HDFS Configuration
Parameters(Detailed):
Common Properties
(core-site.xml)
|
- Used to
store many properties that are required by different processes in a
cluster, including client processes, master node processes, and slave
node processes.
fs.defaultFS
- fs.defaultFS is the property that specifies
the filesystem to be used by the cluster. Most of
the time this is HDFS. However, the filesystem used by the cluster could be an object store, such
as S3 or Ceph, or a local or network filesystem. Note that the value specifies the filesystem scheme as well
as hostname and port information for the filesystem.
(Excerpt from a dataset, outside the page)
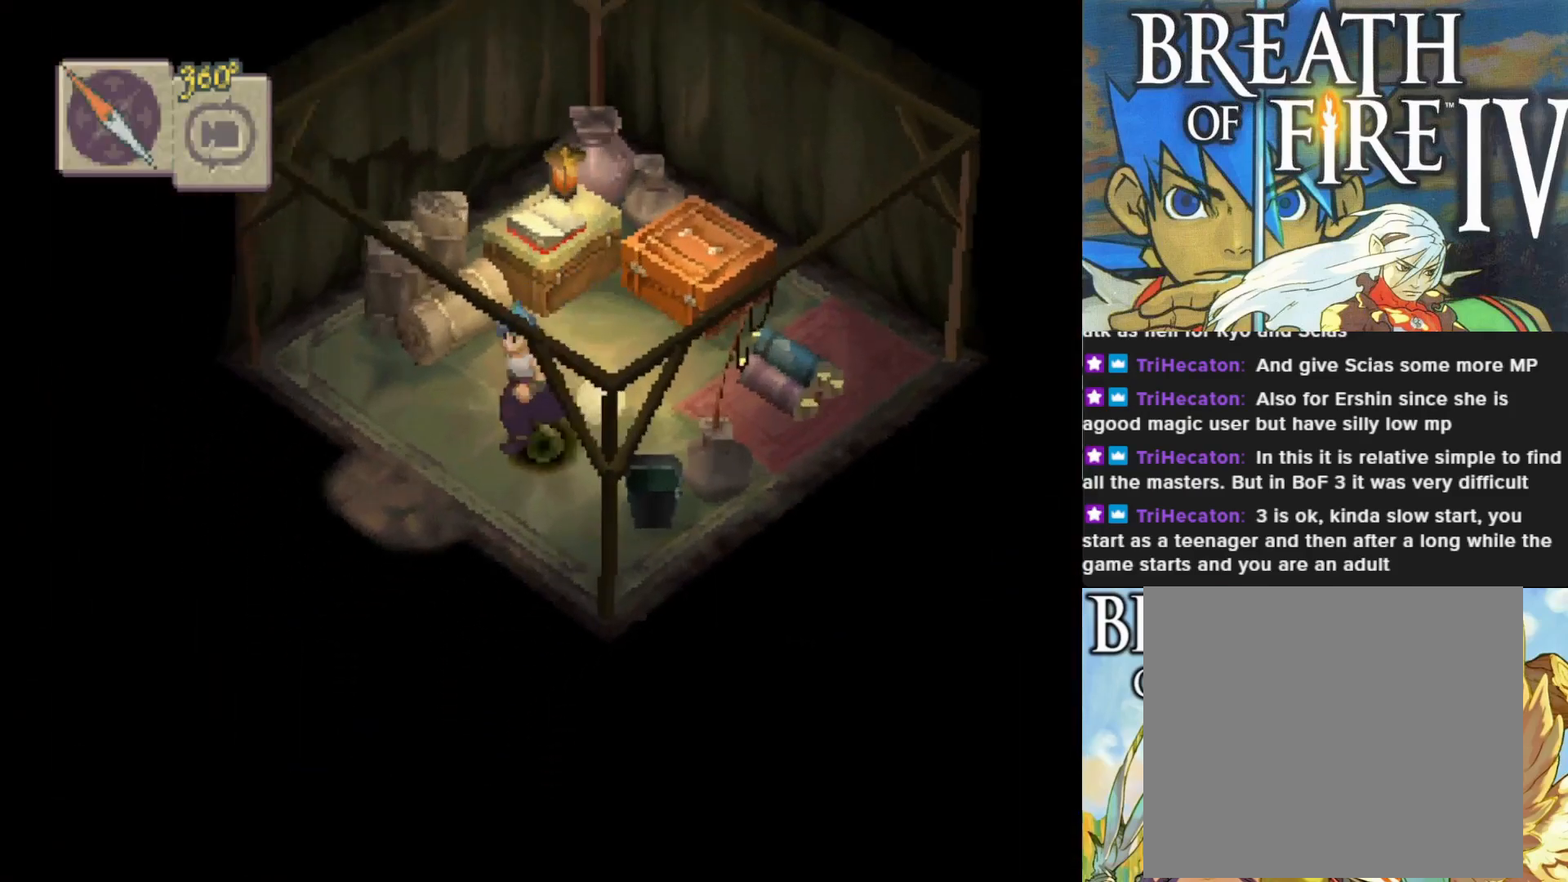
{"buttons": [], "left_stick": "center", "events": [[167, "CIRCLE", "up"], [217, "left_stick", "center"]]}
- When using filesystems such as S3, you will need to provide
additional AWS authentication parameters, including fs.s3.awsAccessKeyId and
fs.s3.awsSecretAccessKey, to supply your
credentials to the remote platform. This may also be the case with
other remote filesystems or object stores.
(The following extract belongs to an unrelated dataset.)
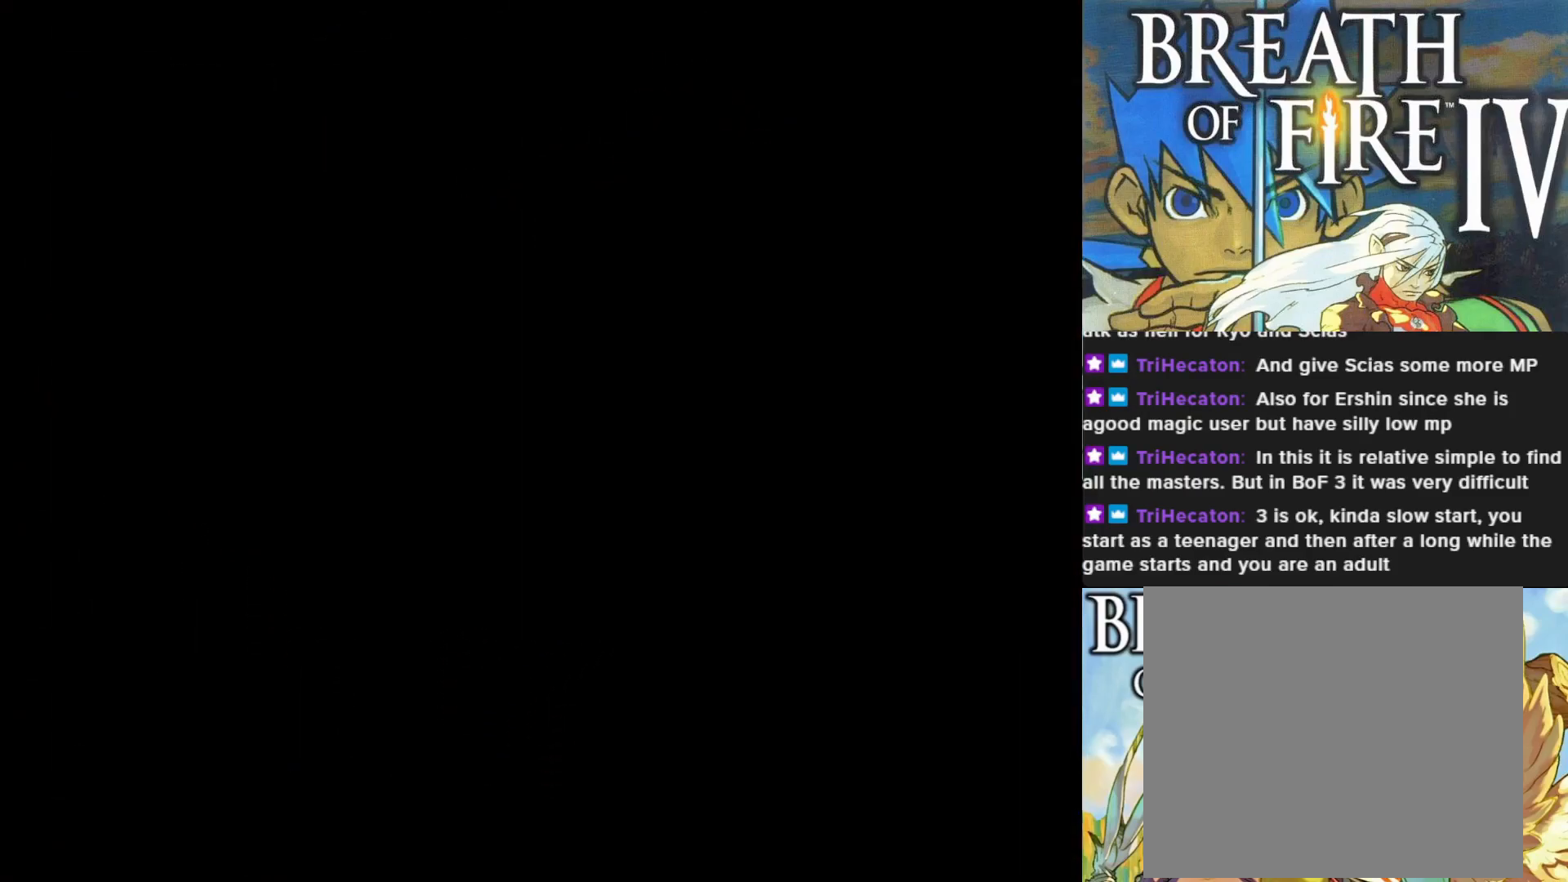
{"buttons": [], "left_stick": "center", "events": []}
- When high-availability and federation is used fs.defaultFS
will use a construct called nameservices instead of specifying hosts
explicitly.
Example:
<property>
<name>fs.defaultFS</name>
<value>hdfs://mynamenode:8020</value>
</property>
|
|
hdfs-site.xml
|
dfs.namenode.name.dir and
dfs.namenode.edits.dir
- The dfs.namenode.name.dir property specifies the
location on the filesystem where the NameNode stores its on-disk
metadata, specifically the fsimage file(s).This value is also used as
the default directory for the edits files used for the NameNodes
journalling function. However, this location can be set to a different
directory using the dfs.namenode.edits.dir property.
<property>
<name>dfs.namenode.name.dir</name>
<value>file:///disk1/dfs/nn,file:///disk2/dfs/nn</value>
</property>
|
Note that there are no spaces between the
comma-delimited values. Example value is /opt/app/daya01/hdfs/nn
- A loss of the NameNode’s metadata would result in the loss of
all of the data stored in the cluster’s distributed
filesystem—potentially petabytes of data. The on-disk metadata structures are there to
provide durability and crash consistency for the NameNode’s metadata, which is otherwise stored in volatile memory on the NameNode
host.
- The value for the dfs.namenode.name.dir property is a comma-separated list of directories (on a local or network file system—not on
HDFS) where the fsimage files and edits files by default will be stored
by default.
- The NameNodes metadata is
written to each directory in the comma-separated list of directories specified by dfs.namenode.name.dir synchronously. If any directory or volume specified in the list is
unavailable, it will be removed from the cached list of directories and
no further attempts will be made to write to this directory until the
NameNode is restarted.
- The parallel write operations to multiple directories provide
additional fault tolerance to the NameNode’s critical metadata
functions. For this reason, you should always provide more than one directory, residing on a different
physical disk, volume, or disk controller to minimize the risk of outages if one volume or channel fails.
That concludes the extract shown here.